# BRIEF A:
In the records below, start at the first line and stop after the line containing "клапаном, с карманом и без него, любого". Put those lines into a numbered list, leaving out any blank lines.
......
Snap deltas are OK but not great

Our use of snaps is generally in locations with poor internet - therefore small update/download sizes matter a lot. Snaps file sizes are notoriously not great, but there’s been quite a bit of publicity about how snap deltas help minimize download sizes.

And while deltas certainly help, it seems that they are severely hamstrung by the underlying mechanics. The reason for me saying this is that:

  • Snaps are stored as SquashFS images, where the underlying snap content is compressed
  • Due to this compression, deltas don’t really work very well

The reason for the second point is that even a small change to uncompressed data can lead to a large change in compressed output - and therefore a disproportionately large delta.

In other words, since the .snap files are compressed, two revisions of a snap that may actually have very similar content would actually have very different snap files, with a large delta between them.
......
# BRIEF B:
How would you translate this sentence from the post on snap deltas into Spanish: "Our use of snaps is generally in locations with poor internet - therefore small update/download sizes matter a lot."

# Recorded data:
......
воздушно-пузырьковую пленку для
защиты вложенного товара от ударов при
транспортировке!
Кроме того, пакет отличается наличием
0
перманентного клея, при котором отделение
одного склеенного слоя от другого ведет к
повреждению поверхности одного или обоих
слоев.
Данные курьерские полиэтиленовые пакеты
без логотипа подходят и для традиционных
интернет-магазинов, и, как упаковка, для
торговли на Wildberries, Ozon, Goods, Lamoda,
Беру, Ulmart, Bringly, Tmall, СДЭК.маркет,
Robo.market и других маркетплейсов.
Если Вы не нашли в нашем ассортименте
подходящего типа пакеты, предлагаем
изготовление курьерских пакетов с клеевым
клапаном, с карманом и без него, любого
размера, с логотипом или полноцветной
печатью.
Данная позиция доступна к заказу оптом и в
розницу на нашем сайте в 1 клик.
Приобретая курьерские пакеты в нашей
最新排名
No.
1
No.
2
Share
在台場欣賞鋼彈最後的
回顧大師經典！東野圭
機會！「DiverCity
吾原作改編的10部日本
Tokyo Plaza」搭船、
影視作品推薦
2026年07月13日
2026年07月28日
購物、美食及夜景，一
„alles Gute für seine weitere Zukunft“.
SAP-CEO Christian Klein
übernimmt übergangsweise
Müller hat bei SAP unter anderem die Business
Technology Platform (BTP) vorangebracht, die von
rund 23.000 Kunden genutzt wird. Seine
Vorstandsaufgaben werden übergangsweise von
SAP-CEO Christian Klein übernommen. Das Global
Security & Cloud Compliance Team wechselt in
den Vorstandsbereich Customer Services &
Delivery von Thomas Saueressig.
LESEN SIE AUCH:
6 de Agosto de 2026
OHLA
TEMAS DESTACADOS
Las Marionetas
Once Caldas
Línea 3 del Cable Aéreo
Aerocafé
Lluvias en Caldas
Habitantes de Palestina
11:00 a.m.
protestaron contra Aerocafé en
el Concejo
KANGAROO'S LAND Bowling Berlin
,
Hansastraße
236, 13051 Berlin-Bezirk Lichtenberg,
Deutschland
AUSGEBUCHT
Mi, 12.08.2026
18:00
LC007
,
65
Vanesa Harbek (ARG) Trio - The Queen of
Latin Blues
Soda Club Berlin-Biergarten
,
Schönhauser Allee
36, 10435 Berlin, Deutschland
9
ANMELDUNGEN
......
# YOUR SOLUTION A:
1. воздушно-пузырьковую пленку для
2. защиты вложенного товара от ударов при
3. транспортировке!
4. Кроме того, пакет отличается наличием
5. 0
6. перманентного клея, при котором отделение
7. одного склеенного слоя от другого ведет к
8. повреждению поверхности одного или обоих
9. слоев.
10. Данные курьерские полиэтиленовые пакеты
11. без логотипа подходят и для традиционных
12. интернет-магазинов, и, как упаковка, для
13. торговли на Wildberries, Ozon, Goods, Lamoda,
14. Беру, Ulmart, Bringly, Tmall, СДЭК.маркет,
15. Robo.market и других маркетплейсов.
16. Если Вы не нашли в нашем ассортименте
17. подходящего типа пакеты, предлагаем
18. изготовление курьерских пакетов с клеевым
19. клапаном, с карманом и без него, любого

# YOUR SOLUTION B:
Por lo general usamos snaps en lugares con una conexión a internet deficiente, por lo que los tamaños pequeños de actualización/descarga importan mucho.